Use of Monolingual corpora in OPENNMT

PasinduTennage · May 30, 2017, 3:59pm

Monolingual corpora can be used in NMT in 2 different ways. According to the research paper the paralel corpora should be changed to include the monolingual text and some parameters must be frozen. Does OpenNMT support these features?

guillaumekln · May 31, 2017, 12:03pm

Are you referring to this paper?

PasinduTennage · June 3, 2017, 8:52am

Yes. It’s the paper that I’m following. To use that do I have to change the openNMT code? Or can I use the existing code with a modified paralel corpora?

guillaumekln · June 3, 2017, 9:09am

You can do the backtranslation technique without changing the code.

PasinduTennage · June 3, 2017, 10:27am

Thank you for the response.
How about the empty source side technique? The paper says that some network parameters should be frozen when training with empty source side, since the output is dependent only on previously generated words (i.e. no annotation vectors)

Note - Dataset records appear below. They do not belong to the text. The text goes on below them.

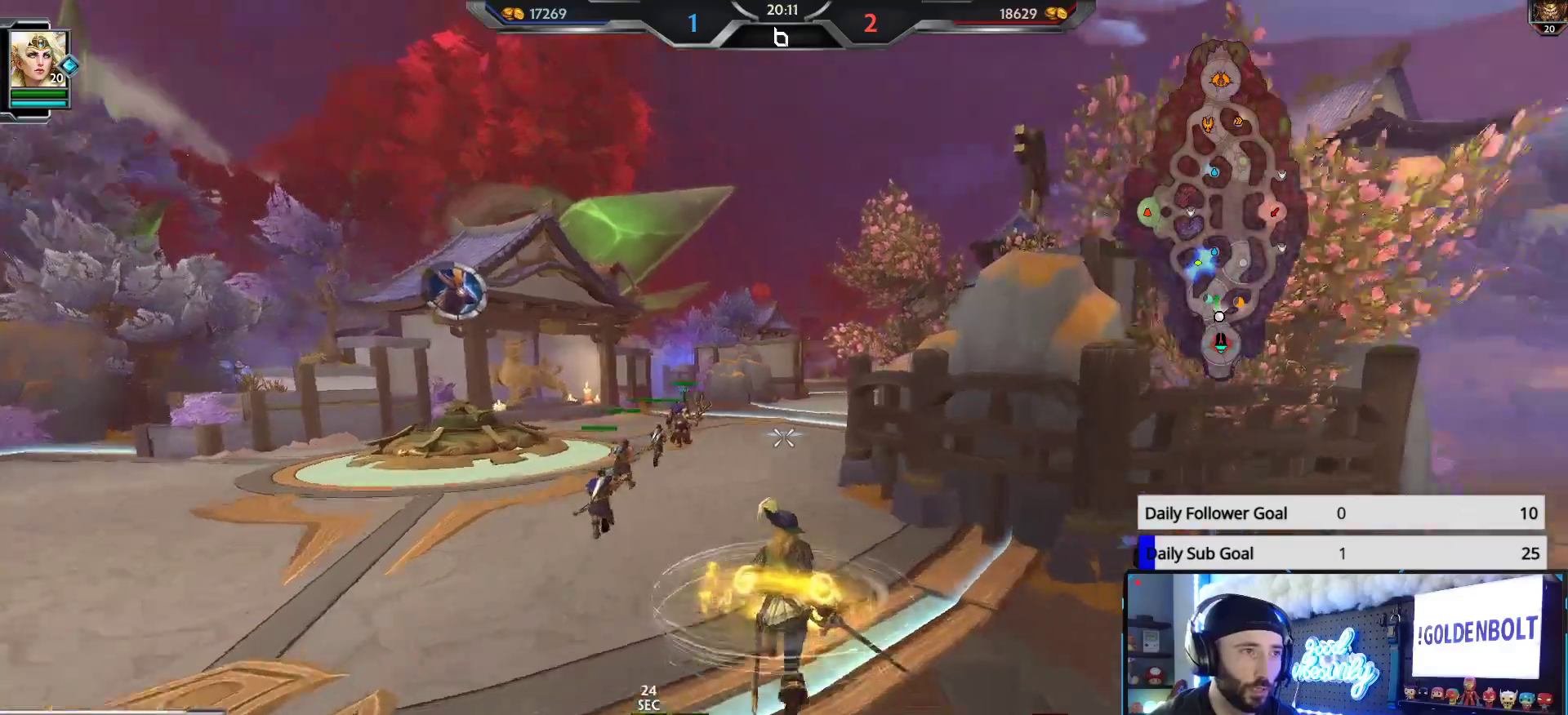
{"buttons": [], "left_stick": "up", "right_stick": "center", "events": [[50, "right_stick", "center"]]}
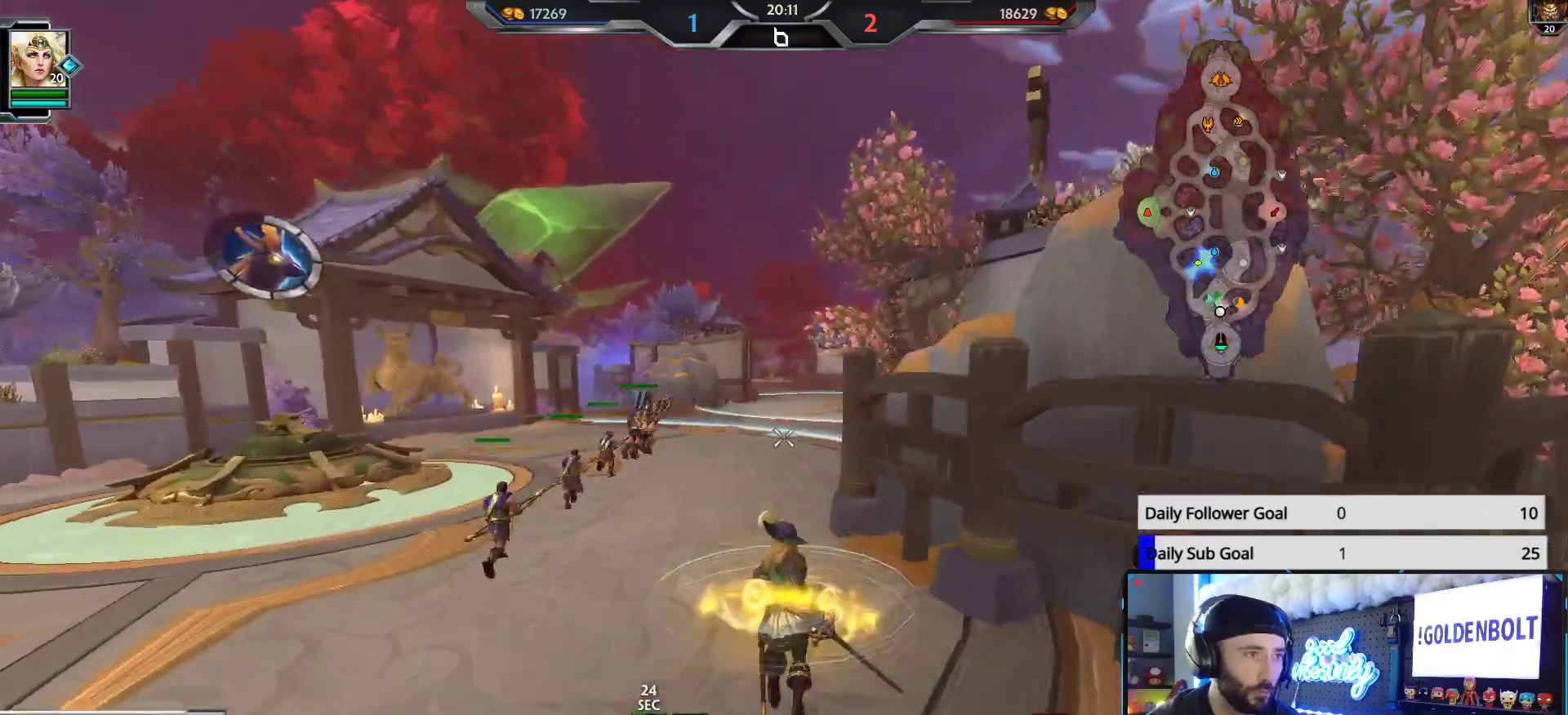
{"buttons": [], "left_stick": "up", "right_stick": "center", "events": []}
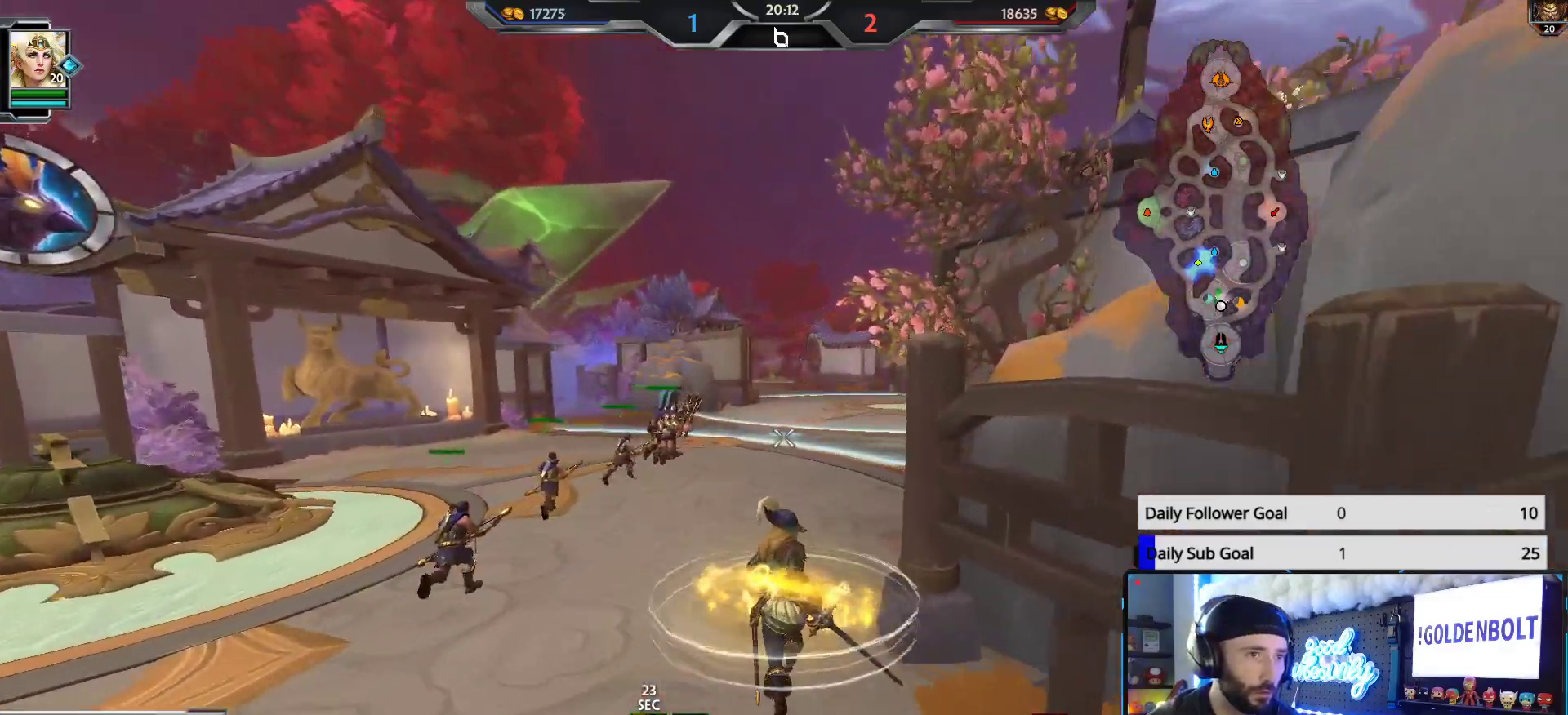
{"buttons": [], "left_stick": "up", "right_stick": "center", "events": [[283, "right_stick", "right"], [483, "right_stick", "center"]]}
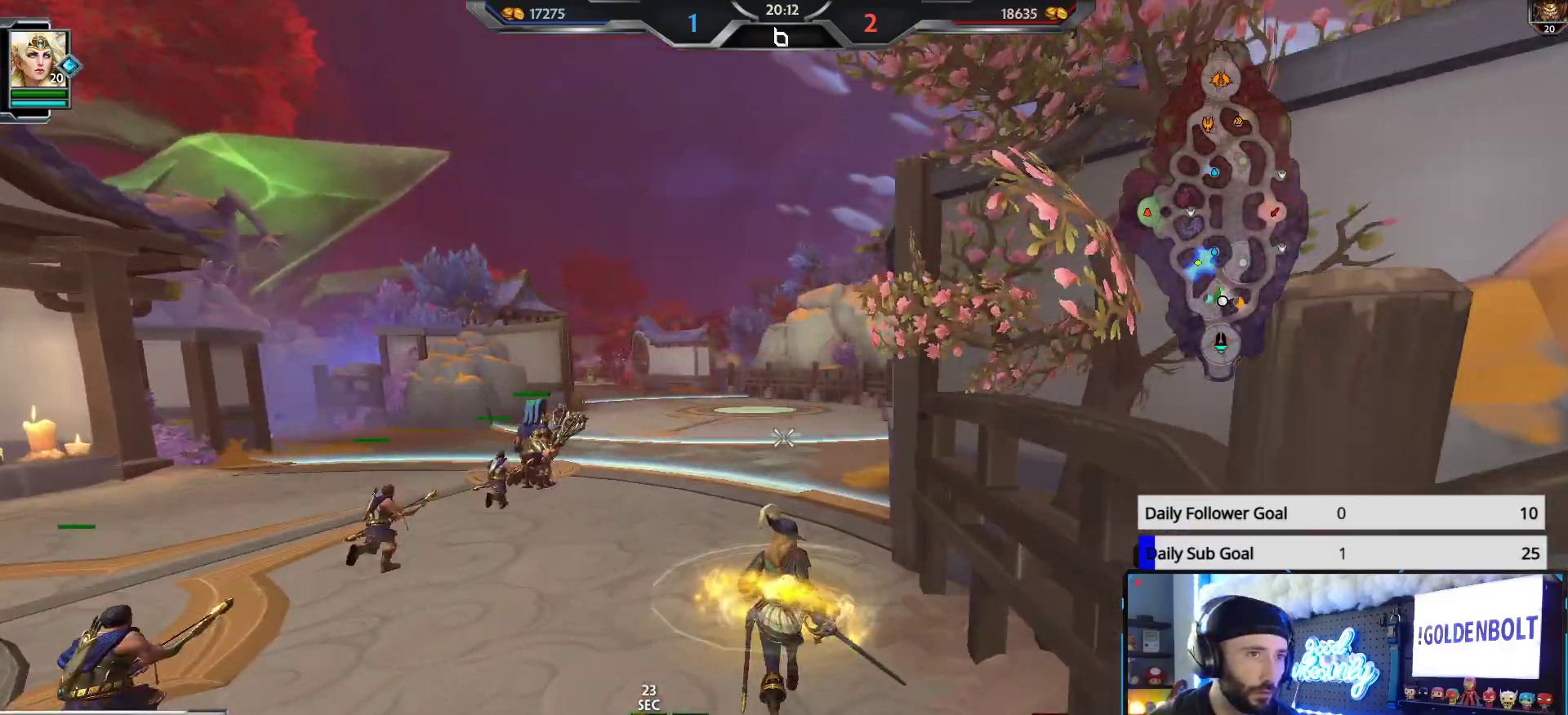
{"buttons": [], "left_stick": "up", "right_stick": "center", "events": []}
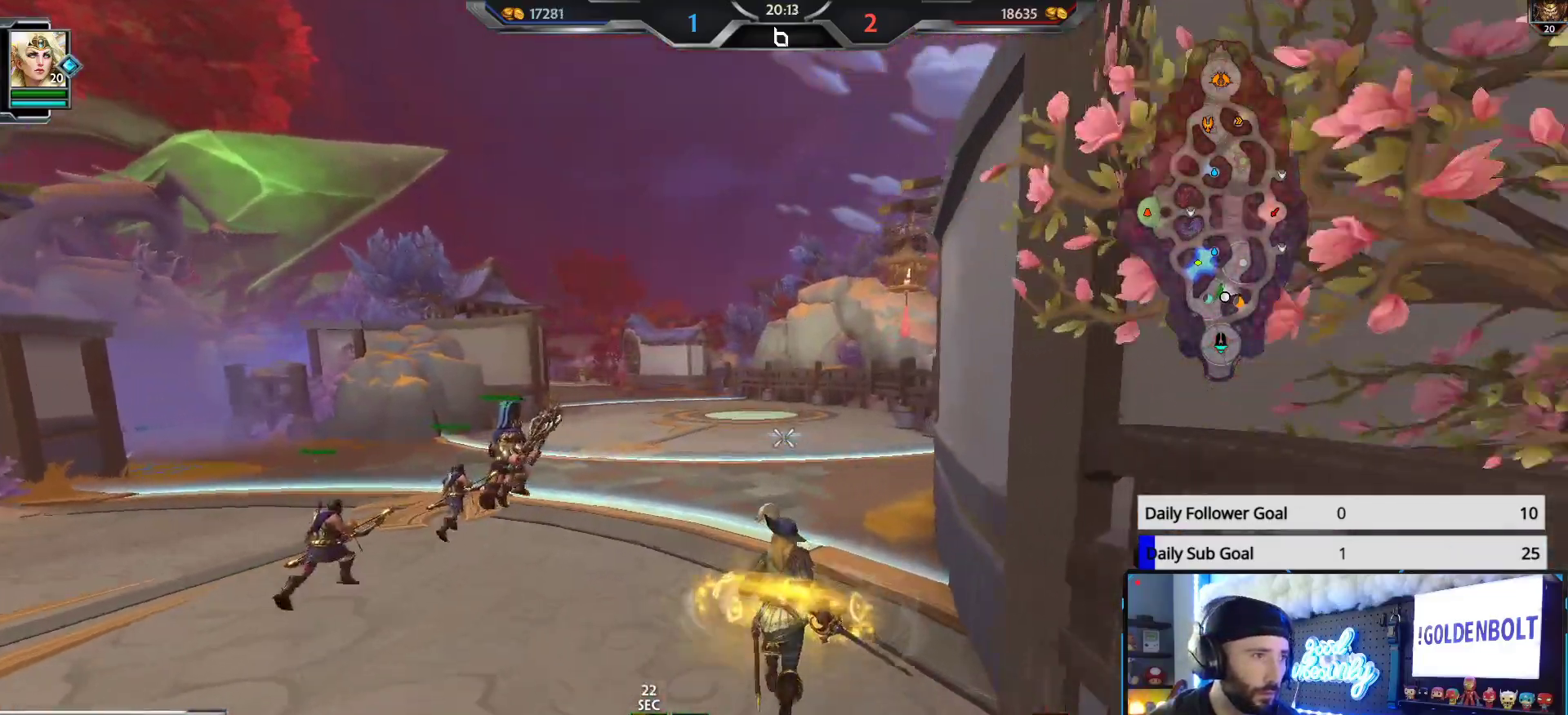
{"buttons": [], "left_stick": "up", "right_stick": "up-right", "events": [[17, "right_stick", "up-right"], [167, "right_stick", "center"], [400, "right_stick", "up-right"]]}
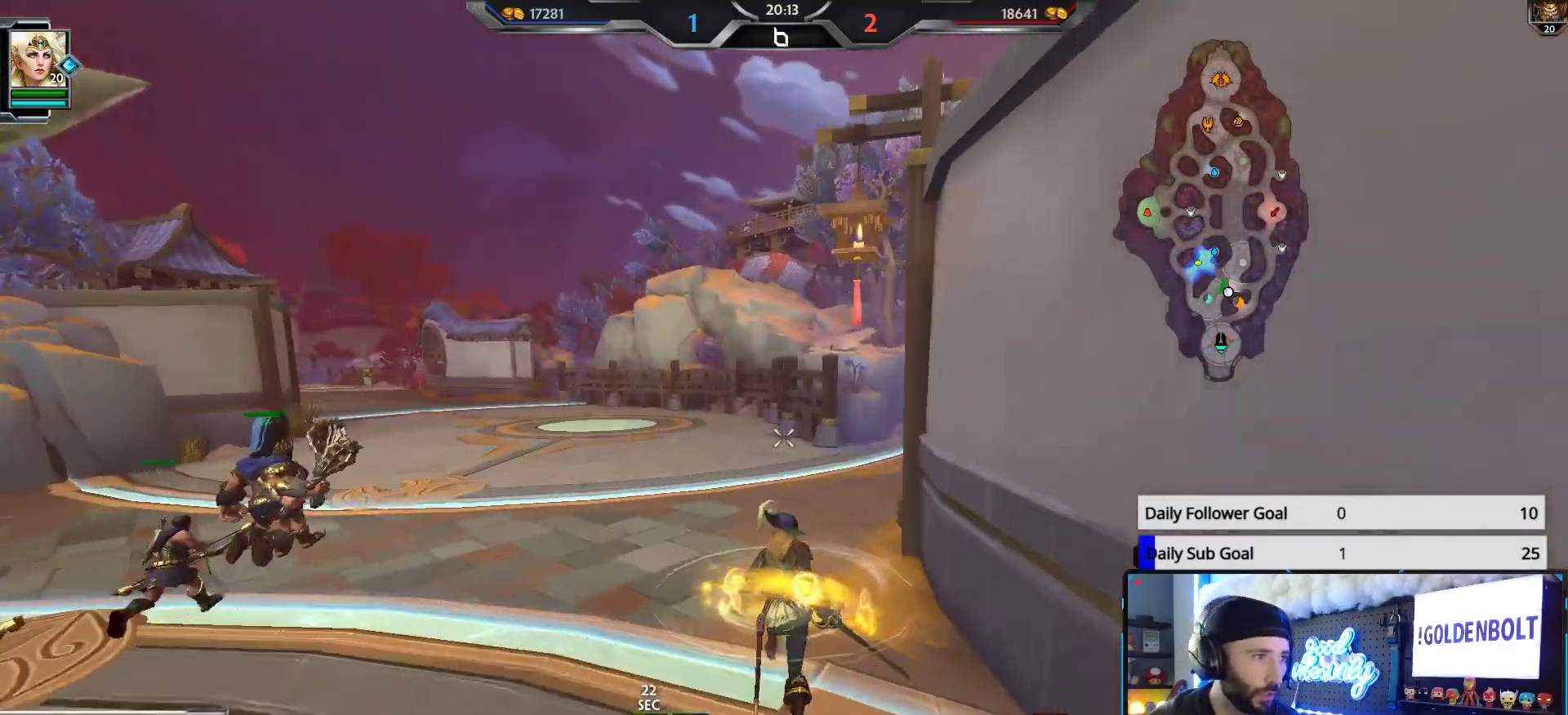
{"buttons": [], "left_stick": "up", "right_stick": "center", "events": [[33, "right_stick", "center"], [250, "right_stick", "up-right"], [433, "right_stick", "center"]]}
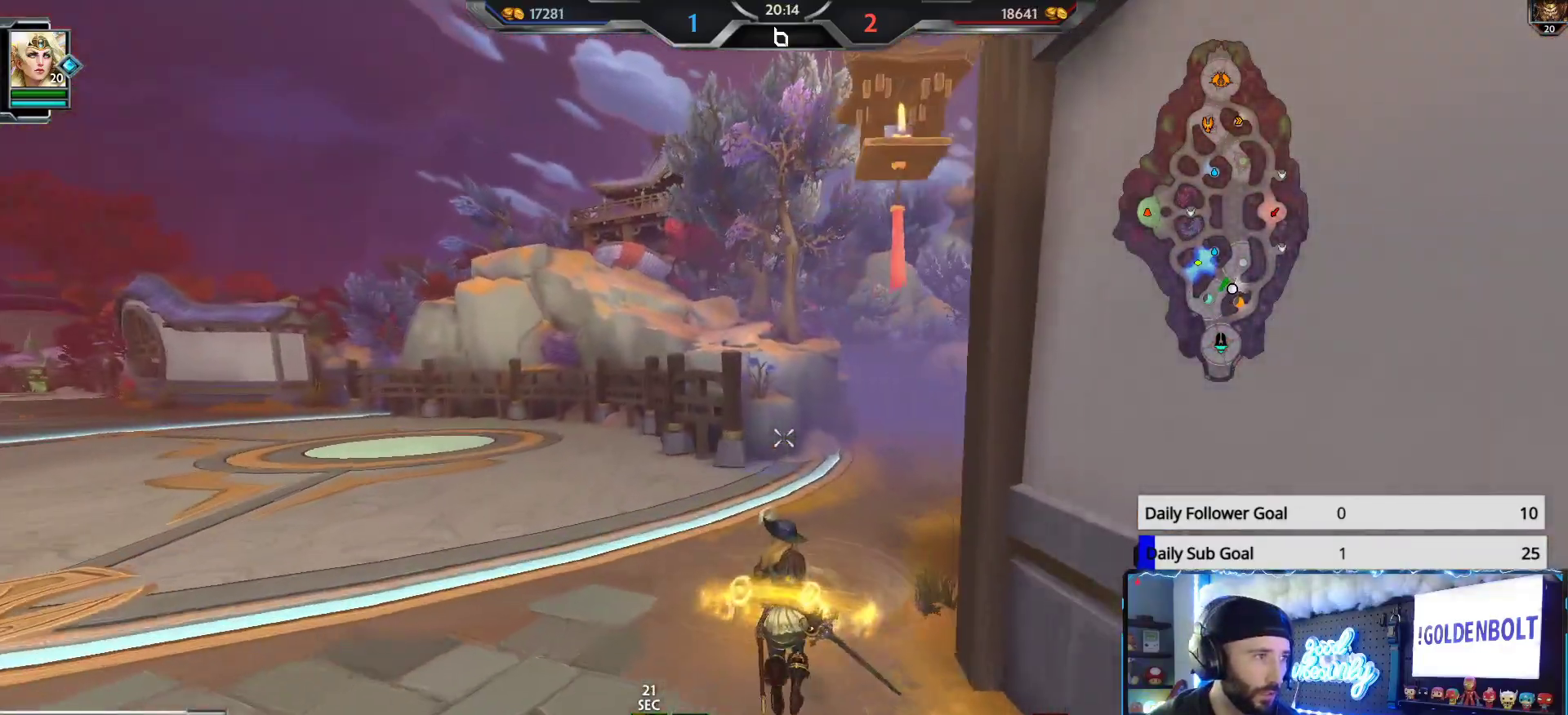
{"buttons": [], "left_stick": "up", "right_stick": "up-right", "events": [[67, "right_stick", "up-right"], [300, "right_stick", "center"], [350, "right_stick", "up-right"]]}
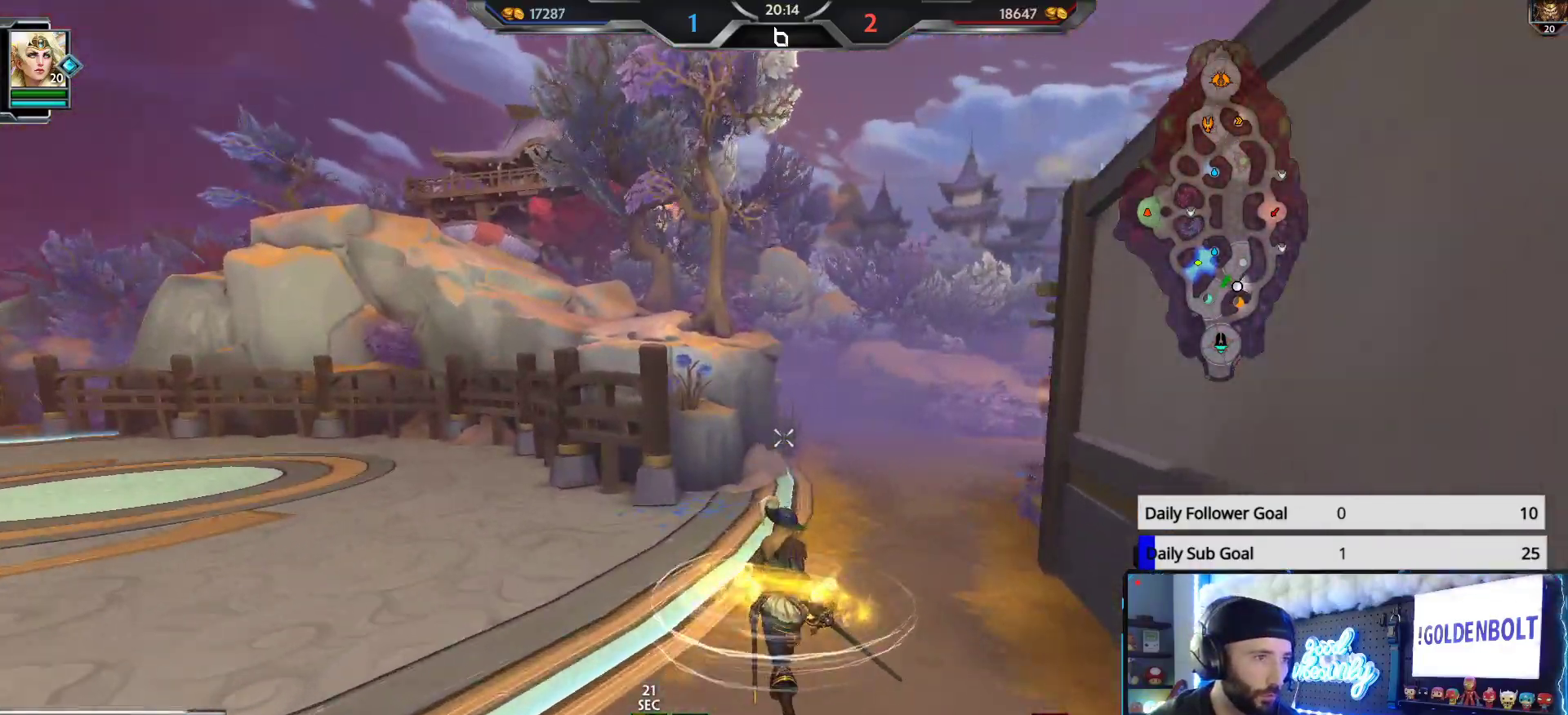
{"buttons": ["L3"], "left_stick": "up", "right_stick": "up", "events": [[117, "right_stick", "center"], [183, "right_stick", "up"], [483, "L3", "down"]]}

jean.senellart · June 3, 2017, 11:59am

the paper mentions that empty source sentence does not have as good result as using backtranslation, but it might be interesting to test still since it is easier. What I would do personally to experiment is a/ to modify preprocess to allow empty source sentence, b/ add an option to freeze the encoder when the source sentence is empty - which can be done easily by exiting Seq2Seq:trainNetwork just after decoder:backward (https://github.com/OpenNMT/OpenNMT/blob/master/onmt/Seq2Seq.lua#L232)

vince62s · July 20, 2017, 12:34pm

@jean.senellart what you mention here seems to have a very small improvement as you say.
On the other hand back translation gives a huge improvement, which I saw gain in the WMT17 results.

This triggers 2 questions to me:

even on a base corpus of 5 M segments, monolingual data backtranslated gives a big improvement, which means that basically 5 M segments is far from being optimal
as we discussed once, do you think that changing the objective function to include a LM component based on the target corpus could help more than just using the method “freeze encoder+monolingual in target” ?

jean.senellart · July 26, 2017, 12:50am

Hi Vincent, I will now be working on:

Sennrich, 2015 mentions that backtranslated synthetic corpus gives better results but even if it is true successful integration of LM could open possibility to use very large LM, and/or tune existing systems without retraining.